• Text shown
◇ ◇ ◇ ◇ ◇ ◇ ◇

The origin of high heels

For generations they have signified femininity and glamour - but a pair of high heels was once an essential accessory for men.

Beautiful, provocative, sexy - high heels may be all these things and more, but even their most ardent fans wouldn't claim they were practical.

 

 

"The high heel was worn for centuries throughout the near east as a form of riding footwear," says Elizabeth Semmelhack of the Bata Shoe Museum in Toronto.

Good horsemanship was essential to the fighting styles of the Persia - the historical name for modern-day Iran.

"When the soldier stood up in his stirrups, the heel helped him to secure his stance so that he could shoot his bow and arrow more effectively," says Semmelhack.

At the end of the 16th Century, Persia's Shah Abbas I had the largest cavalry in the world. He was keen to forge links with rulers in Western Europe to help him defeat his great enemy, the Ottoman Empire.

So in 1599, Abbas sent the first Persian diplomatic mission to Europe - it called on the courts of Russia, Germany and Spain.

A wave of interest in all things Persian passed through Western Europe. Persian style shoes were enthusiastically adopted by aristocrats, who sought to give their appearance a virile, masculine edge that, it suddenly seemed, only heeled shoes could supply.

◇ ◇ ◇ ◇ ◇ ◇ ◇

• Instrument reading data
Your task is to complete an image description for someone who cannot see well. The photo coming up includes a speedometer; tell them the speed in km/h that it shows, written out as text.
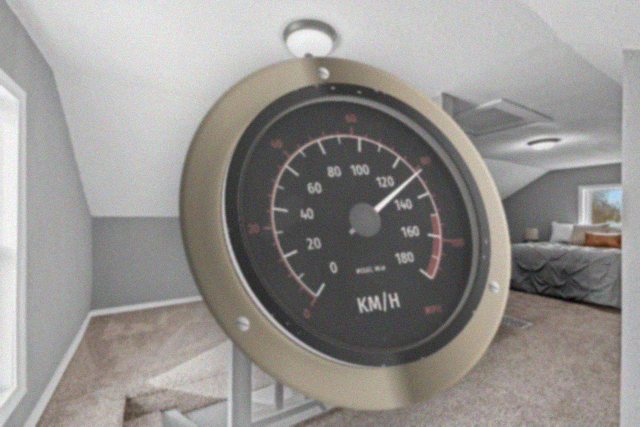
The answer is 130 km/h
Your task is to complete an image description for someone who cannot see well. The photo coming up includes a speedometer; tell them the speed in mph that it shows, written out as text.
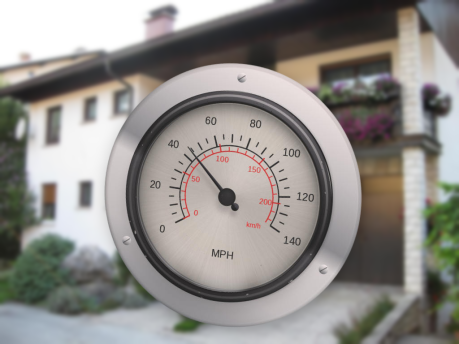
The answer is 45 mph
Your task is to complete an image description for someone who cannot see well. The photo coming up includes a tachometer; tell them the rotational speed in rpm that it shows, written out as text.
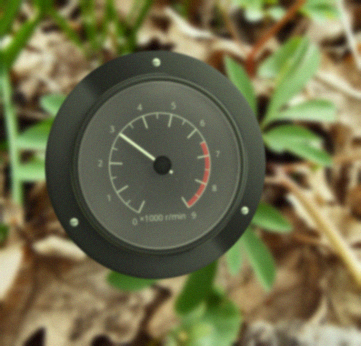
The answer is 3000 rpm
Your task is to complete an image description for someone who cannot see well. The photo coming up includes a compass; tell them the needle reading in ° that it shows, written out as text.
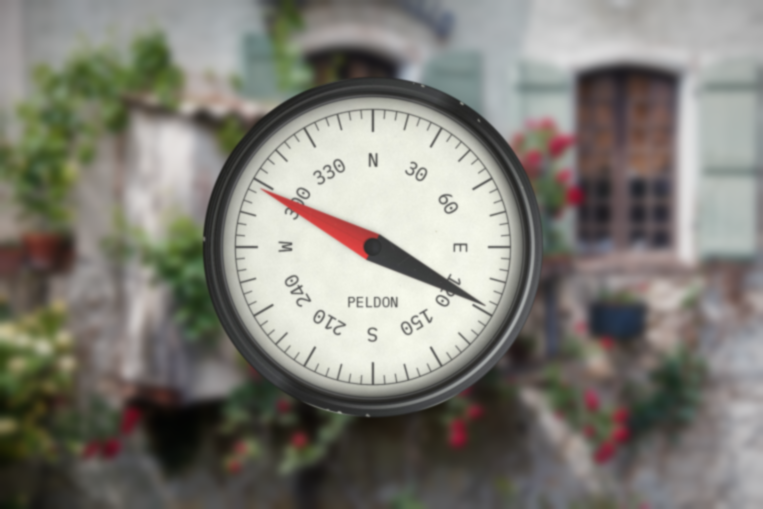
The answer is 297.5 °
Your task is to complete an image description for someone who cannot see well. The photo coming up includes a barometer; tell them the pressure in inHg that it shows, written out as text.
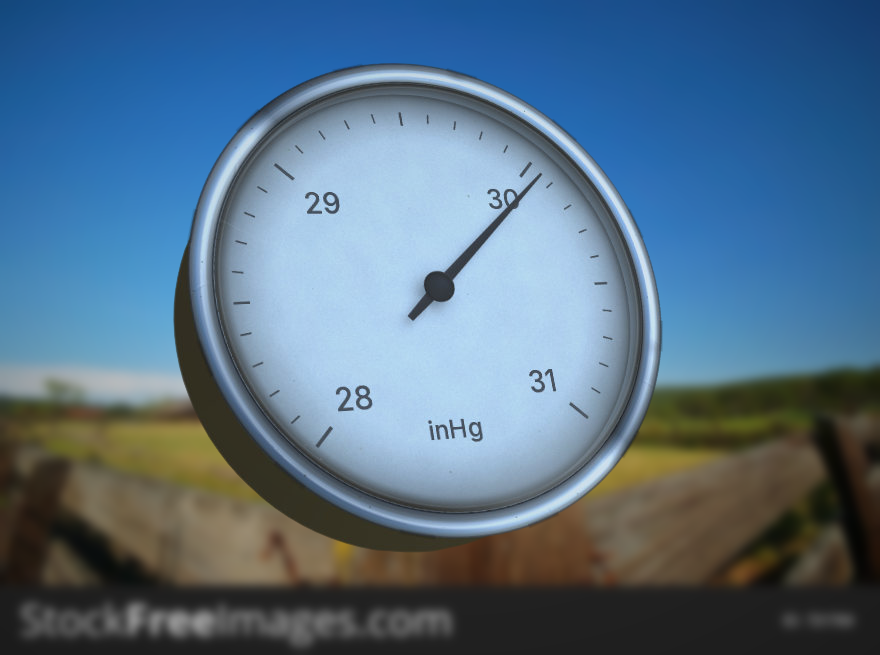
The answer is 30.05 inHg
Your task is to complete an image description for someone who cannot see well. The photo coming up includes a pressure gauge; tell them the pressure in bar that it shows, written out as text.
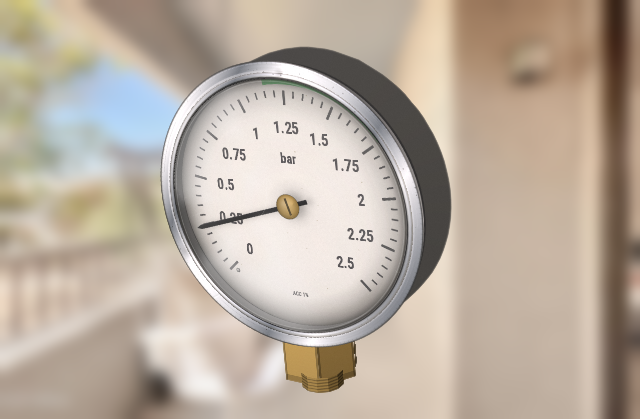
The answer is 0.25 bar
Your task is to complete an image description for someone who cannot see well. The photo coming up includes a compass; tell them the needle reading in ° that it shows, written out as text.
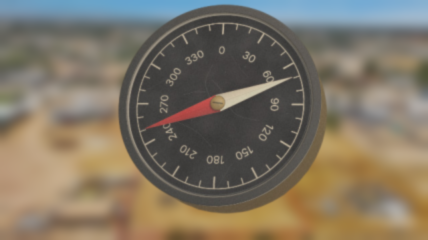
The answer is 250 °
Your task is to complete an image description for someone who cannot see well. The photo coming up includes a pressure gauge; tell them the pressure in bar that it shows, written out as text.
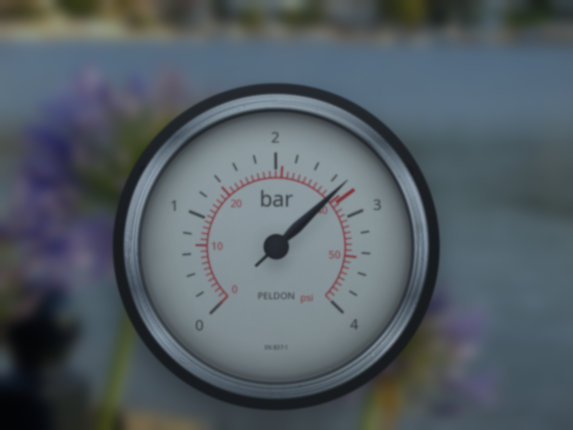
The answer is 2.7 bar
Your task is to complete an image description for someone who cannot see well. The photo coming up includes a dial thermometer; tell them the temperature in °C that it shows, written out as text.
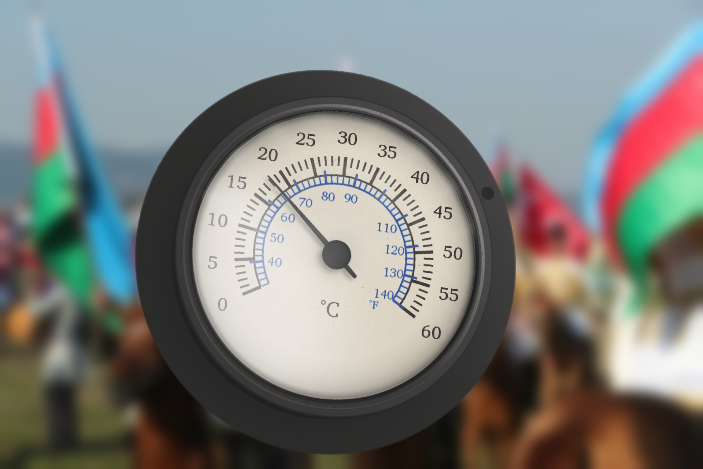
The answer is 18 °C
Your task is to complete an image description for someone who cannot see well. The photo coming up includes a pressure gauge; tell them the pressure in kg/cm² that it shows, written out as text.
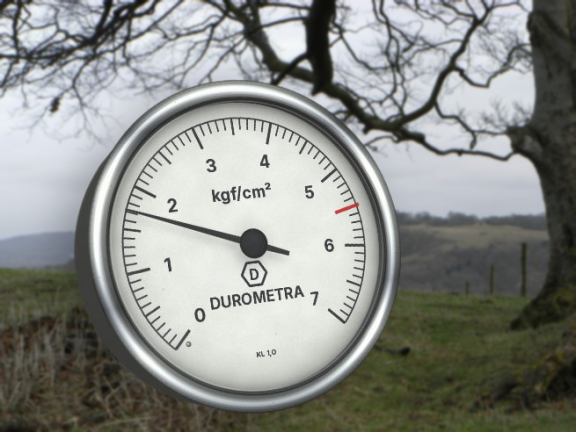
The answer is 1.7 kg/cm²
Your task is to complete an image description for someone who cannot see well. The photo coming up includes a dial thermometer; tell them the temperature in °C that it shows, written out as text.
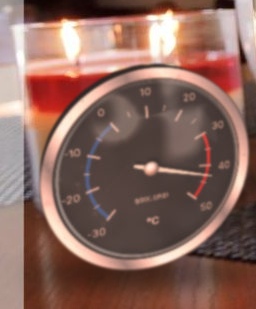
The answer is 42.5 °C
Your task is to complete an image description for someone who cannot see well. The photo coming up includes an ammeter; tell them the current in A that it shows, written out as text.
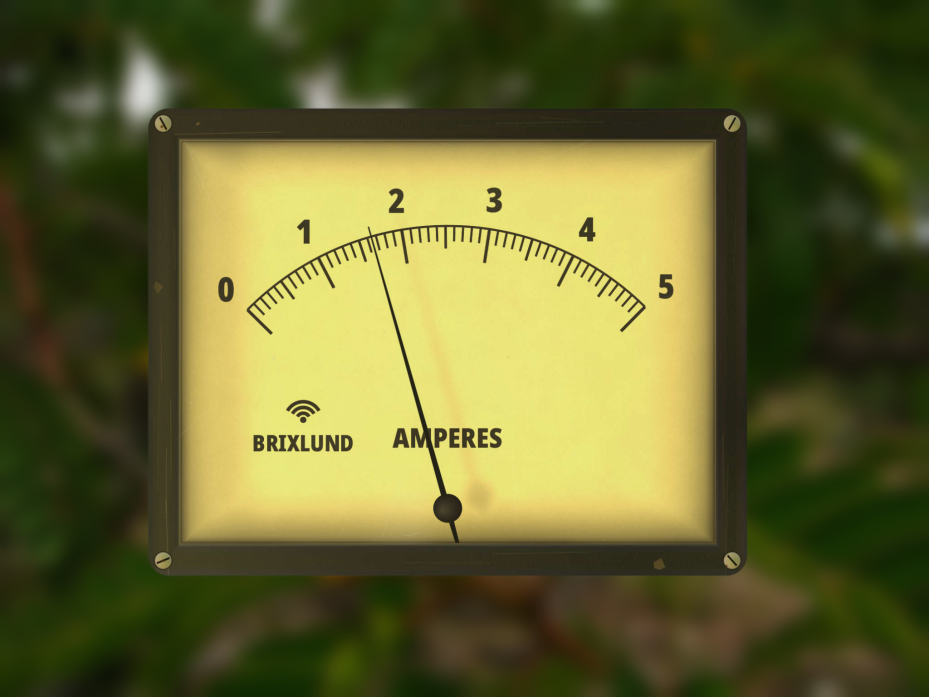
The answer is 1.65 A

◇ ◇ ◇ ◇ ◇ ◇ ◇

• Check your understanding
a) Please select every line of the listing that contains the word "pressure".
b) Pick up the piece on the origin of high heels after its final sentence and keep writing it.

• Results for the exercise
a)
Your task is to complete an image description for someone who cannot see well. The photo coming up includes a barometer; tell them the pressure in inHg that it shows, written out as text.
Your task is to complete an image description for someone who cannot see well. The photo coming up includes a pressure gauge; tell them the pressure in bar that it shows, written out as text.
Your task is to complete an image description for someone who cannot see well. The photo coming up includes a pressure gauge; tell them the pressure in bar that it shows, written out as text.
Your task is to complete an image description for someone who cannot see well. The photo coming up includes a pressure gauge; tell them the pressure in kg/cm² that it shows, written out as text.

b)
As the wearing of heels filtered into the lower ranks of society, the aristocracy responded by dramatically increasing the height of their shoes - and the high heel was born.

In the muddy, rutted streets of 17th Century Europe, these new shoes had no utility value whatsoever - but that was the point.

"One of the best ways that status can be conveyed is through impracticality," says Semmelhack, adding that the upper classes have always used impractical, uncomfortable and luxurious clothing to announce their privileged status.

"They aren't in the fields working and they don't have to walk far."

When it comes to history's most notable shoe collectors, the Imelda Marcos of his day was arguably Louis XIV of France. For a great king, he was rather diminutively proportioned at only 5ft 4in (1.63m).

He supplemented his stature by a further 4in (10cm) with heels, often elaborately decorated with depictions of battle scenes.

The heels and soles were always red - the dye was expensive and carried a martial overtone. The fashion soon spread overseas - Charles II of England's coronation portrait of 1661 features him wearing a pair of enormous red, French style heels - although he was over 6ft (1.85m) to begin with.

In the 1670s, Louis XIV issued an edict that only members of his court were allowed to wear red heels. In theory, all anyone in French society had to do to check whether someone was in favour with the king was to glance downwards. In practice, unauthorised, imitation heels were available.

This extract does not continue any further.